If Portland passes the measure, Strimling expects that it would be up to a court to determine whether it’s legal.

The proposal continues to have support from the immigrant community.

Hamza Haadoow first came to the United States in 2000. He had fled violence in Somalia and spent 10 years in a refugee came in Kenya, before coming to the U.S. to seek asylum.

But when he got here, he met an American woman, fell in love and got married. Six years later, he received his green card, but it took him another three years to become a U.S. citizen. Then he cast his first ballot.


Haadoow said it was frustrating, because during that time he had children in the school system and wanted to be fully engaged in the democratic process by electing school board members and city councilors. Haadoow, 42, has 10 children, ages 6 to 20, and owns his own home health care business.

And he always votes.

“I’m obsessed with it,” said Haadoow, who was one of 15 candidates to run for mayor in 2011. “When I cast my vote it was a big deal to me and it still is a big deal to me.
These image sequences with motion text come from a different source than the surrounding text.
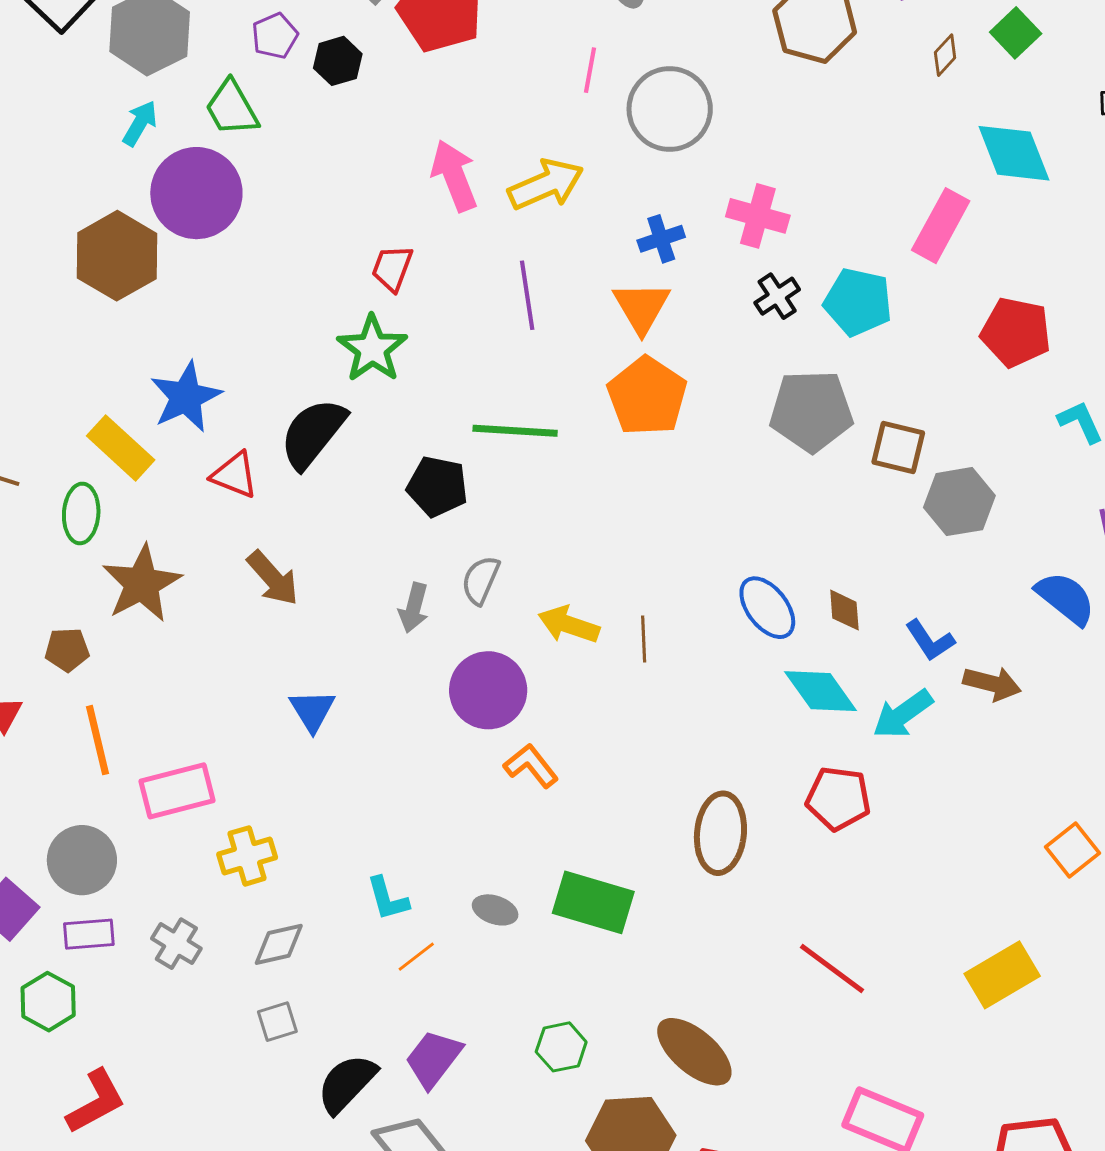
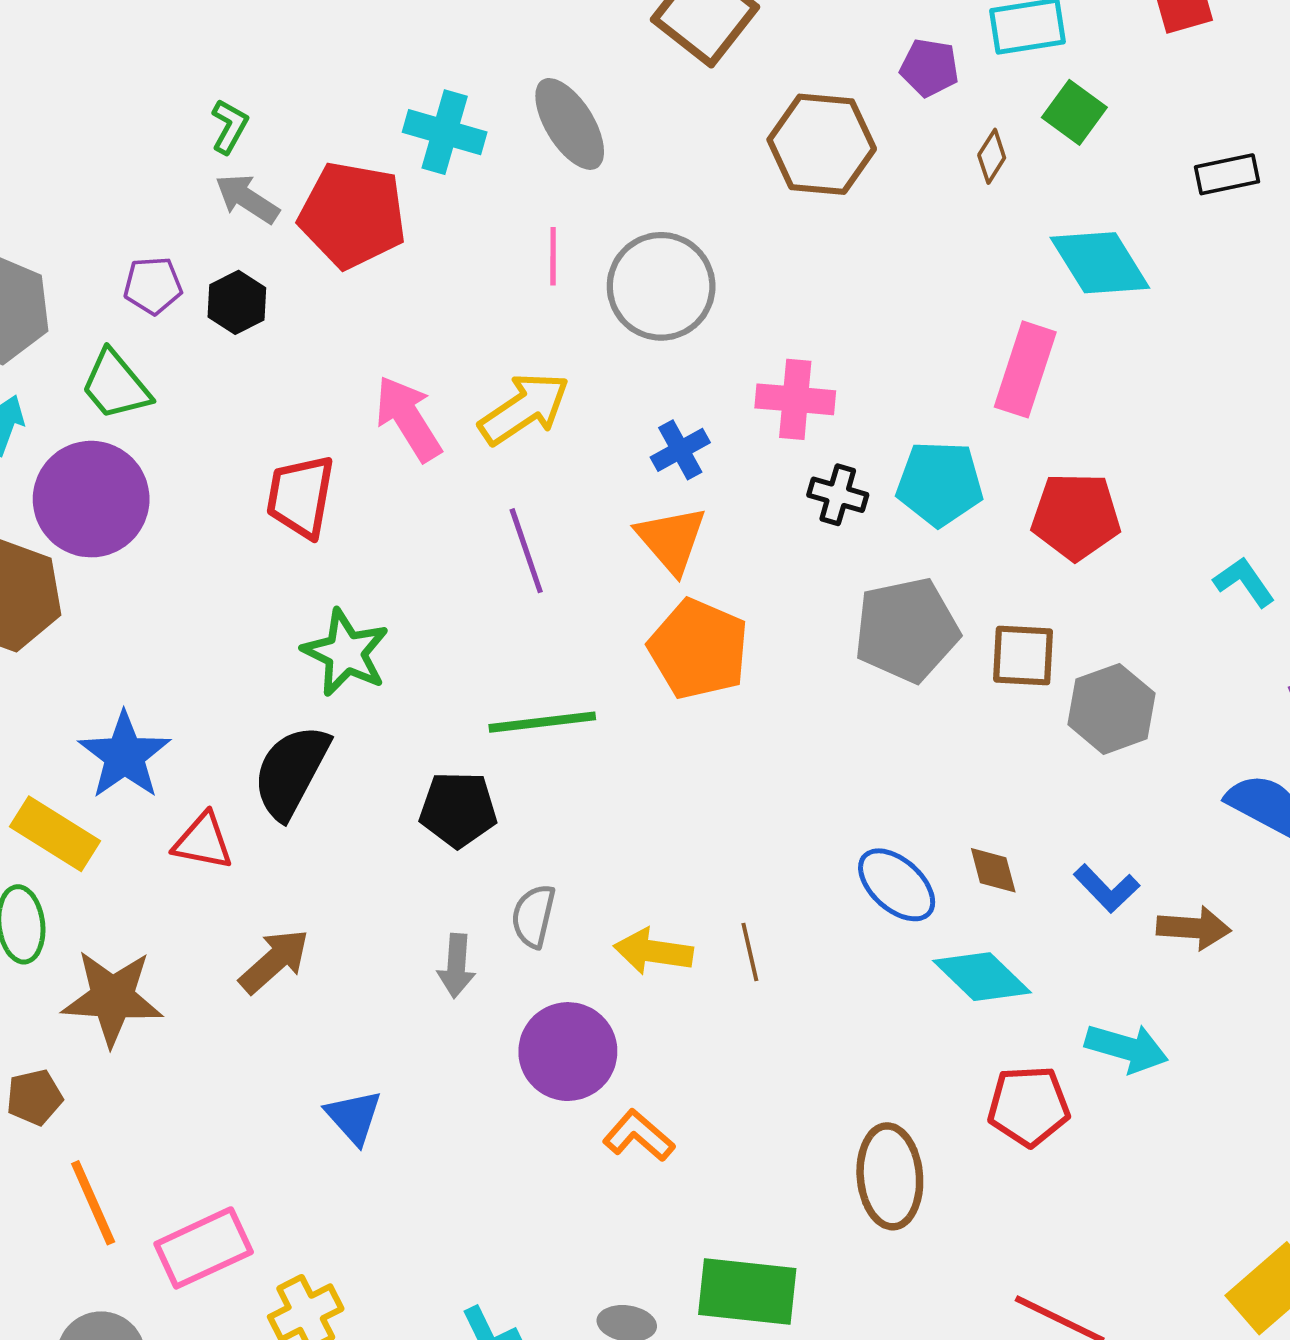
purple pentagon: (275, 36) -> (153, 285), turned 30
red trapezoid: (392, 268) -> (301, 496), moved, size x1.4
black cross: (777, 296) -> (838, 495), turned -30
red pentagon: (1016, 332) -> (1076, 516), moved
brown arrow: (273, 578) -> (274, 961), turned -80
brown star: (142, 584) -> (112, 998), turned -30
cyan arrow: (903, 714) -> (1127, 1048), moved, turned -118

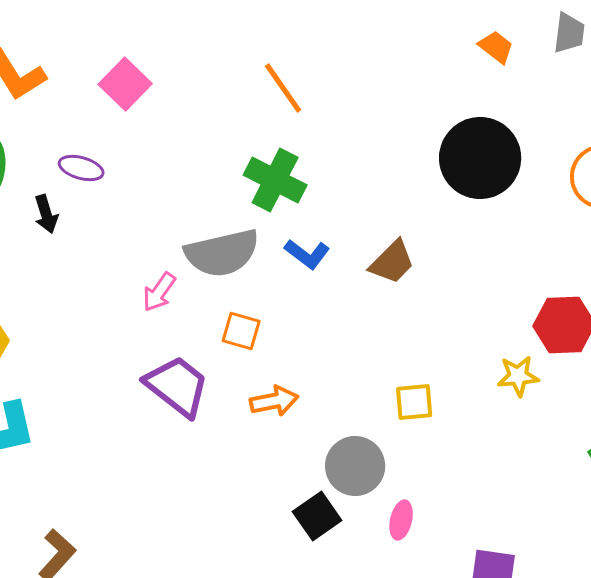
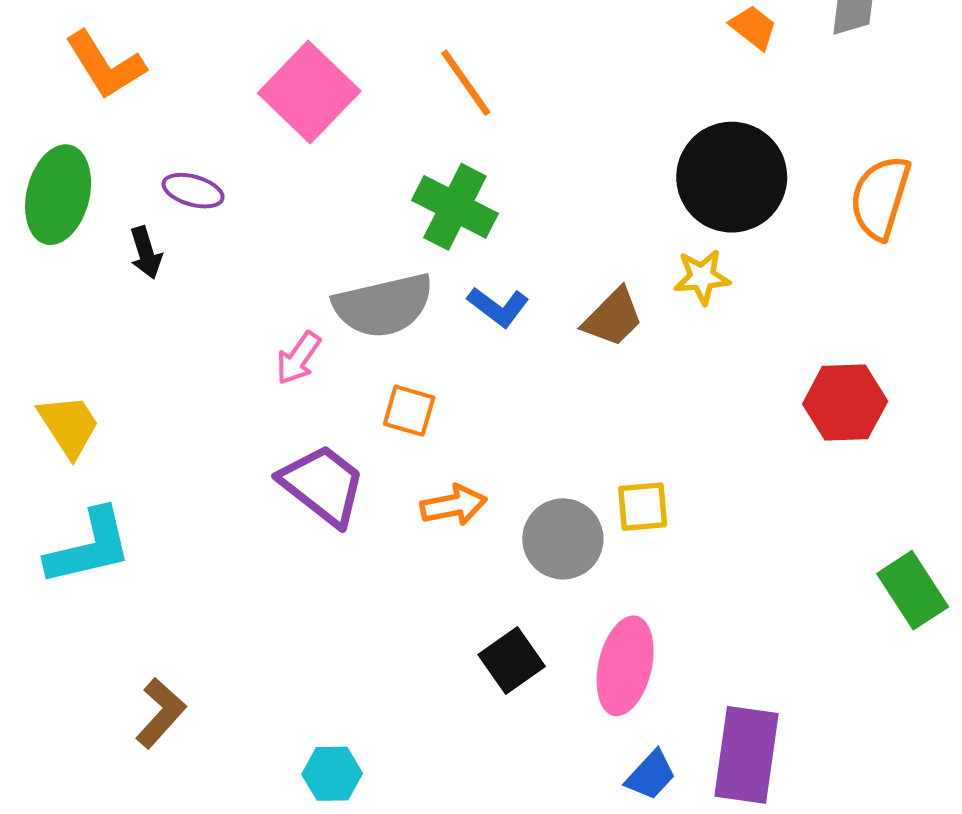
pink square: (125, 84) -> (309, 92), moved, size x1.4
yellow star: (518, 376) -> (702, 277), moved
gray circle: (355, 466) -> (563, 539), moved
pink ellipse: (401, 520) -> (625, 666), size x1.8

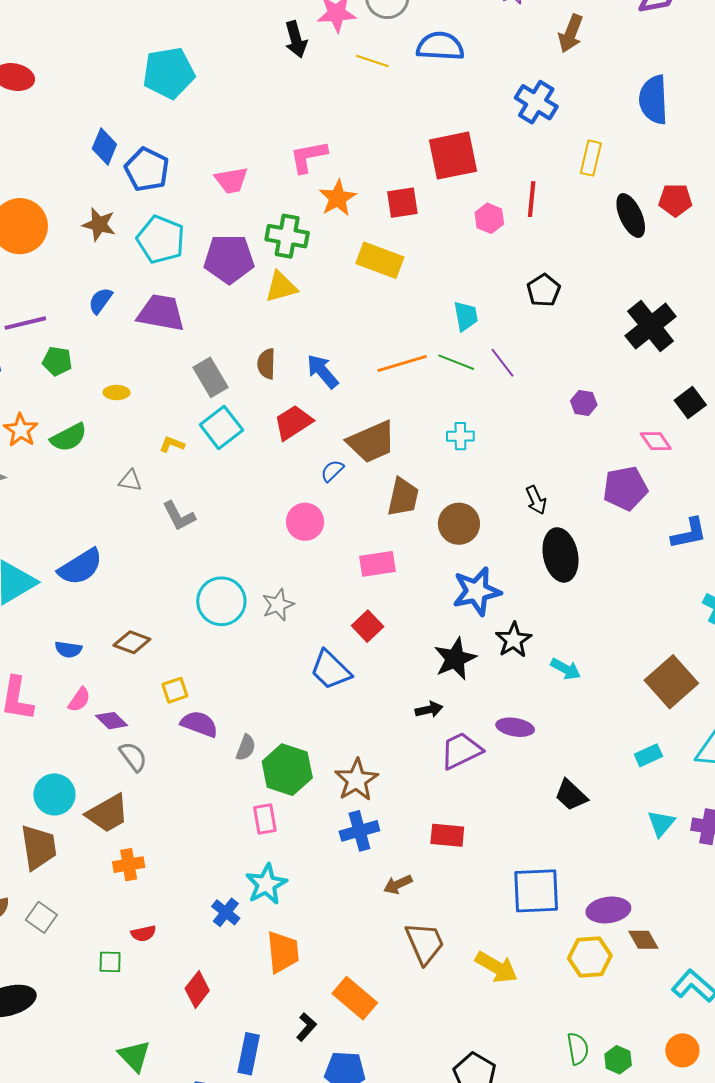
It bothers me when someone has been denied their right to vote.”

But some believe that the path Haadoow took to citizenship and voting rights shouldn’t be altered.

“We have a process in this country to follow to go from being a legal immigrant to a U.S. citizen,” said Mike Violette, a West End resident and the conservative former co-host of the morning show on Portland radio station WGAN. “Follow it and then vote your heart and mind.”